# [OBJECTIVE]
Extract every line below verbatim, and omit the pictures from your answer.

<<<<

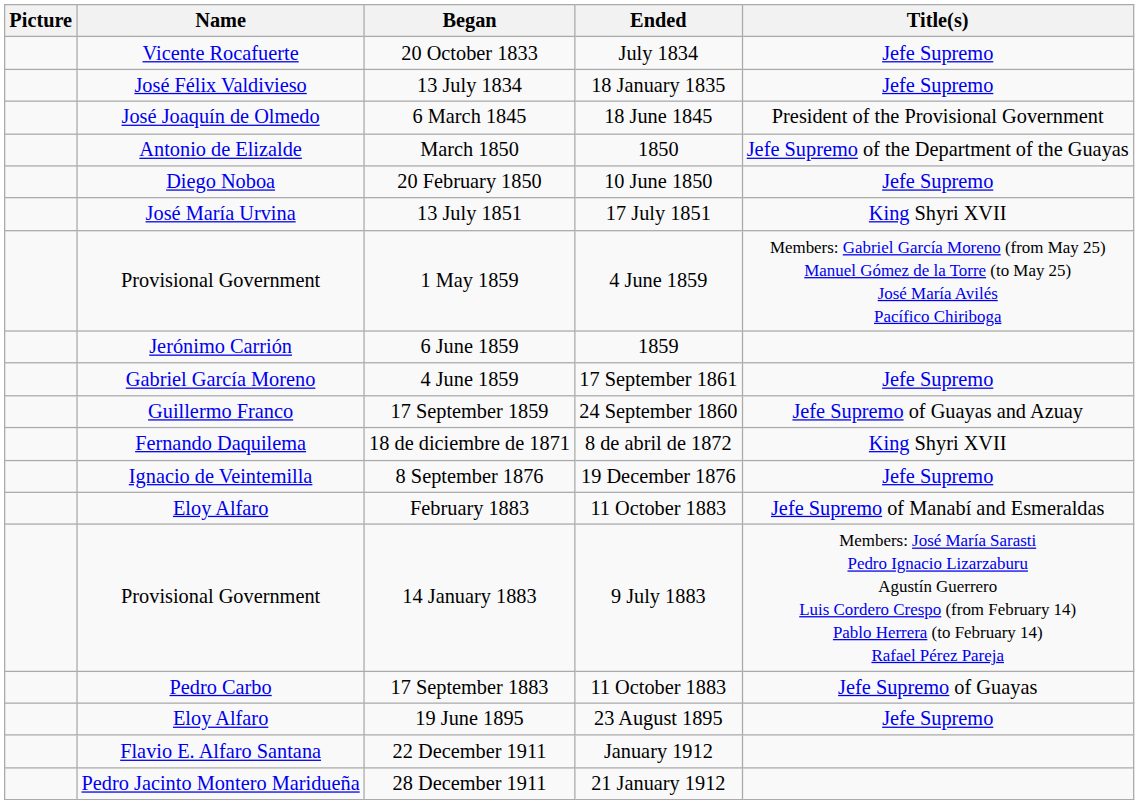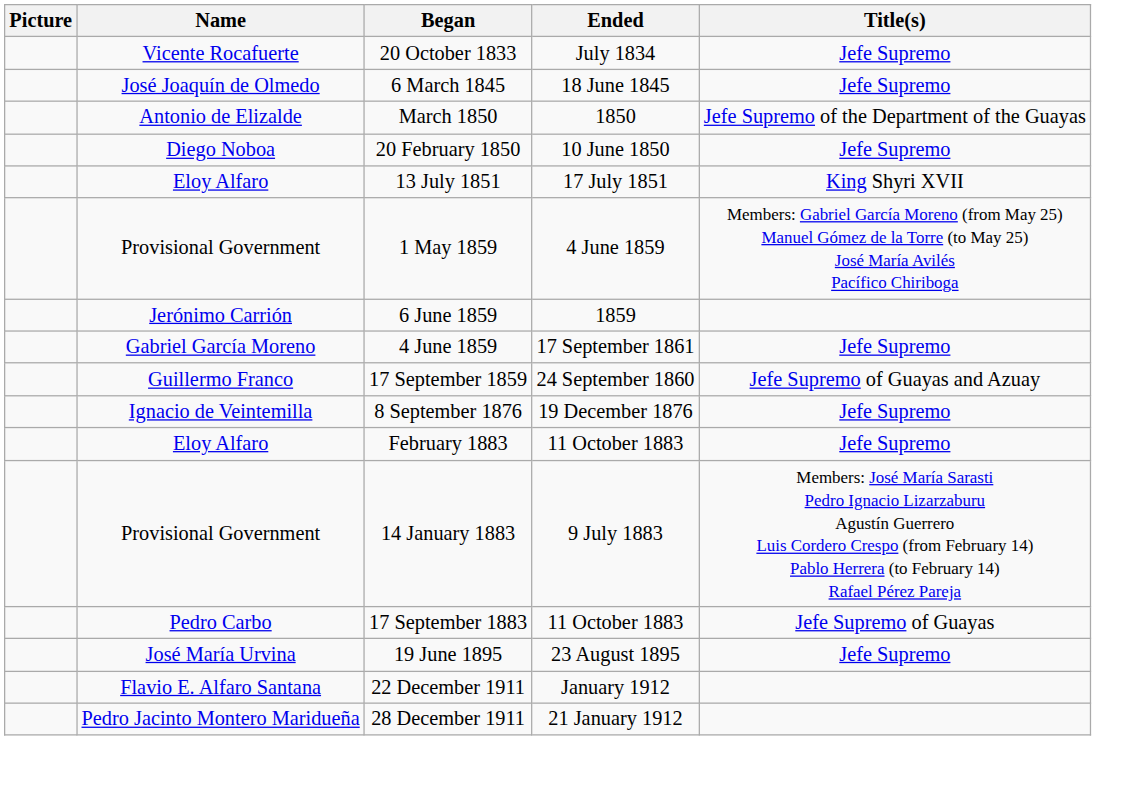- row: José Félix Valdivieso | 13 July 1834 | 18 January 1835 | Jefe Supremo
6 March 1845 | Title(s): President of the Provisional Government -> Jefe Supremo
13 July 1851 | Name: José María Urvina -> Eloy Alfaro
- row: Fernando Daquilema | 18 de diciembre de 1871 | 8 de abril de 1872 | King Shyri XVII
February 1883 | Title(s): Jefe Supremo of Manabí and Esmeraldas -> Jefe Supremo
19 June 1895 | Name: Eloy Alfaro -> José María Urvina
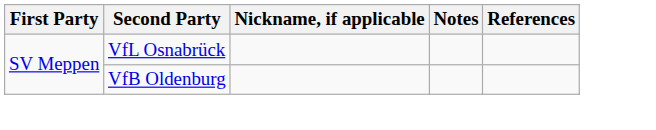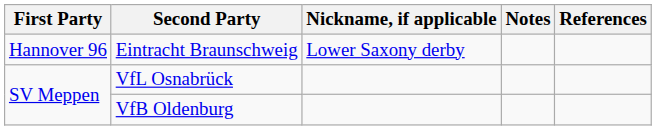+ row: Hannover 96 | Eintracht Braunschweig | Lower Saxony derby
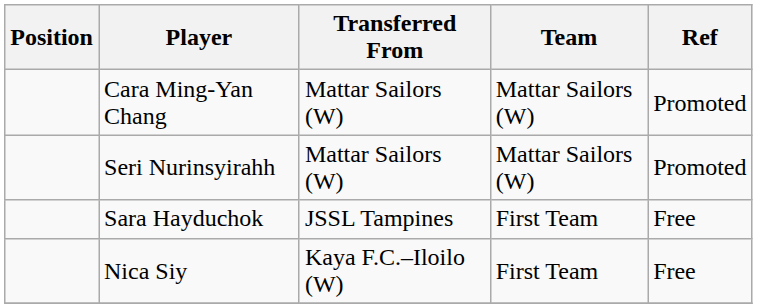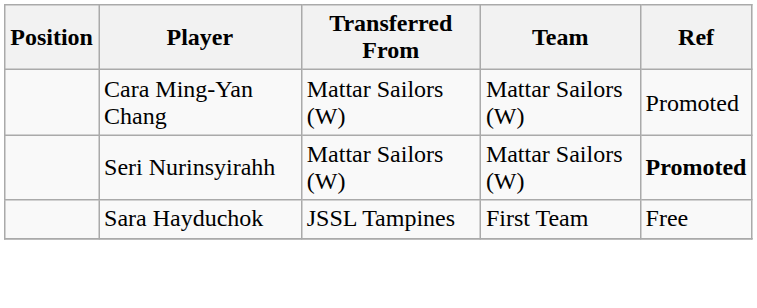Seri Nurinsyirahh | Ref: normal -> bold
- row: Nica Siy | Kaya F.C.–Iloilo (W) | First Team | Free
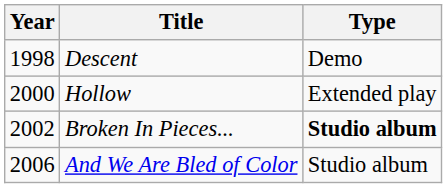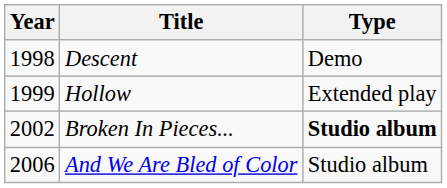Hollow | Year: 2000 -> 1999
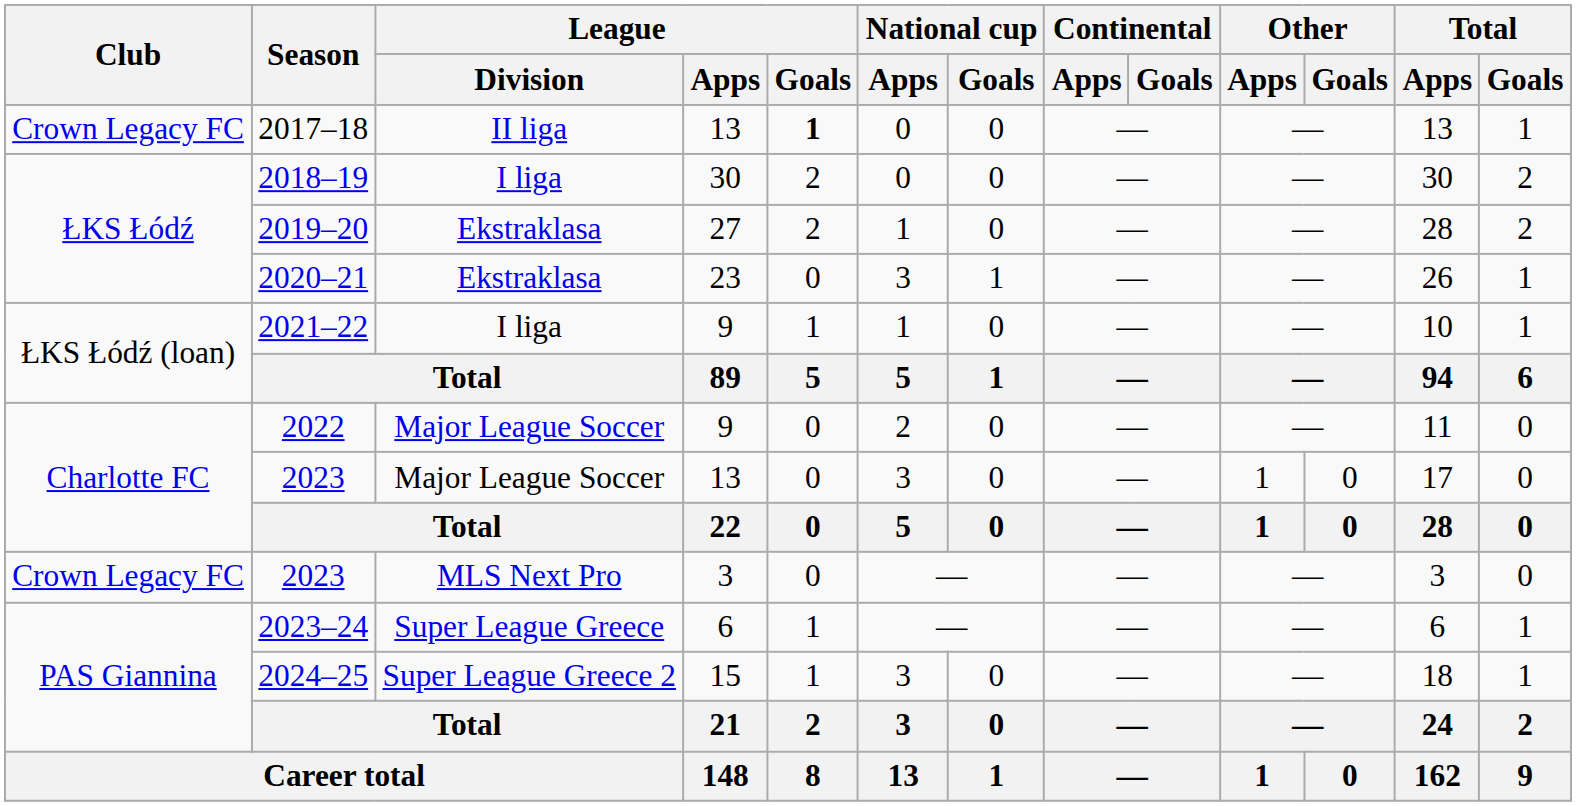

>>>>

# [RESPONSE TO THIS TASK]
- row: José Félix Valdivieso | 13 July 1834 | 18 January 1835 | Jefe Supremo
6 March 1845 | Title(s): President of the Provisional Government -> Jefe Supremo
13 July 1851 | Name: José María Urvina -> Eloy Alfaro
- row: Fernando Daquilema | 18 de diciembre de 1871 | 8 de abril de 1872 | King Shyri XVII
February 1883 | Title(s): Jefe Supremo of Manabí and Esmeraldas -> Jefe Supremo
19 June 1895 | Name: Eloy Alfaro -> José María Urvina
+ row: Hannover 96 | Eintracht Braunschweig | Lower Saxony derby
Seri Nurinsyirahh | Ref: normal -> bold
- row: Nica Siy | Kaya F.C.–Iloilo (W) | First Team | Free
Hollow | Year: 2000 -> 1999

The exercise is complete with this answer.